I too feel your pain. I too lost my husband of 21 years suddenly July 30. We met and dated in Junior High then circumstances brought us apart. But in 1988 we found our way back and in 1989 we married. I was the happiest person in the world. He also was my best friend, soul mate, partner in crime, lover. Half of me is gone forever. I too feel like I can't go on without him. I have no children but 2 small adorable yorkies. Sometimes I feel like if it wasn't for them I honestly dont know what I would do. Everyone tells us we will heal in time. The trouble is you seem to only think of all the good times and that just seems to make you cry more. I pray for you that you can get through this as I pray I can get through. My heart goes out to all of you who has lost someone dear. Lots of Hugs for everyone.

Dear One

Thats about journey of life. I lsot my Mom when just 3 months, at the same time dad moved away laeving me alone with maternal granny and then when I was just 15 she left for heavenly abode. But that gave me different strength, Today I am a writer, a teacher helping hundreds like me to educate. Search a purpose, bodies die not the souls they are still with us feel them on astral plane. Every moment of Life has purpose. Ask God what purpose He has send you on earth. Live with those cherished memories not sorrows. May God bless you.

I have never lost a husband. A girlfriend of mind just lost her husband unexpectedly. I need to tell you what I told her...just take one minute by minute, then those minutes become days, then weeks, then months, etc and live each to the fullest....it will get better with time...promise. It may take one two or three years. Grief is different for everybody. But believe that it will hurt less as time goes on. That is not to say that it will never cause you sadness or sorrow...it will..but it will loose its intensity with time. Take care all of you who are grieving.

My feelings are your feelings. My husband passed away unexpectedly on 21 June 2009. He was 54, going strong and healthy, enjoying every aspect of his life. We had been together for 27 years. We were so close. He was my husband, lover, best friend and soul mate. He used to tell me to enjoy my life to the fullest until my time comes even after he was gone first, but I can't enjoy life without him. Everything is numb, void and meaningless. Kids - 20yrs old son and 17yrs old daughter - are trying to be strong and going back to normal life, but struggling with roller coaster emotions and just enormous sadness and anger. It's also so painful to watch them suffer like that. So unfair. I am so scared that this endless darkness will never end. I loved him so much and I miss being with him.

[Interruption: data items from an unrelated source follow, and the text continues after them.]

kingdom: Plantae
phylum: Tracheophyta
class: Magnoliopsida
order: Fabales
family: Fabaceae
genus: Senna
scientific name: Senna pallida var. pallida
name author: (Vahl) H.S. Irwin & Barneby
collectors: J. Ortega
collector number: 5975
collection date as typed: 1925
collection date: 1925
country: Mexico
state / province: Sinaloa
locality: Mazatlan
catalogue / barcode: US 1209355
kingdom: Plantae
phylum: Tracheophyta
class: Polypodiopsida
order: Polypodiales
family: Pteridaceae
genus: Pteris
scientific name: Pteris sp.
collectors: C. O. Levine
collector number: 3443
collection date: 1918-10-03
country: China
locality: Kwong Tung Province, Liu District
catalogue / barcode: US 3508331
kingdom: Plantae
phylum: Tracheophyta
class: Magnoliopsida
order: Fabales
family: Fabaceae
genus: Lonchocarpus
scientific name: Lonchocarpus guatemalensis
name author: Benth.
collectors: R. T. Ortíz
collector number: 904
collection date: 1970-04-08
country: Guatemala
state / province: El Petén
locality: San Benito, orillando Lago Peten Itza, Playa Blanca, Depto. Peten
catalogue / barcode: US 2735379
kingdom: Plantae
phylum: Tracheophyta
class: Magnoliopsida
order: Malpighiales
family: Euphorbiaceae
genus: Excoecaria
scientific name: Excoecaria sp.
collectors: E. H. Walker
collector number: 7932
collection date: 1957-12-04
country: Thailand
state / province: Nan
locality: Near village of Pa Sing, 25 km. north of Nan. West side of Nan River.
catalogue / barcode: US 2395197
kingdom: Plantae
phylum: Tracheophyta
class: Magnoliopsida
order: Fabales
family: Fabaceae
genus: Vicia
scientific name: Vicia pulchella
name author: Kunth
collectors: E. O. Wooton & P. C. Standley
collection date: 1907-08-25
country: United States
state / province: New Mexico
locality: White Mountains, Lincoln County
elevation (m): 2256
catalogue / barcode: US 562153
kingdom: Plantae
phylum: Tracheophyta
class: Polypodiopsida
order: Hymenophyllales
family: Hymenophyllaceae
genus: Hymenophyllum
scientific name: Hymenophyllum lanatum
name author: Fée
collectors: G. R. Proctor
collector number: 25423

My husband died June 20th 2009. We have a 2 year old and a 3 year old. He was my soul mate best friend and team mate. I hate going thorugh life without him, if it weren't for my girls, i would have followed him gladly. Every second of every day hurts, i feel your pain. I can't find pleasure in anything, i just can't wait the rest of my life to see him again. I miss him so much.

I so not know how you feel because I have never been married, but just trust in God because he will see you and your children. Maybe if you move on there might be another wonderful man out there for you and your kids. There is such a thing called a miracle! God does work wonders!

I so not know how you feel because I have never been married, but just trust in God because he will see you and your children. Maybe if you move on there might be another wonderful man out there for you and your kids. There is such a thing called a miracle! God does work wonders!

I feel the same way. I'm functioning but feel very resentful of just about everything and everybody. Agood friend of mine just had it happen to her and Iwill try to be there for her.

I am very ill, and I don't know how long my life will go on but my biggest wish to my husband is that he is not sad when I die and I would wish, that he will find another women when I am gone. I am sure that your husband feels/felt the same. He want's to see you happy and I am sure that for him it is very sad seeing you like this (I mean in his world). Try to make a new beginning, he stands behind you and I am sure he wispers into your ear that you should go on and try to be happy again. You are not alone.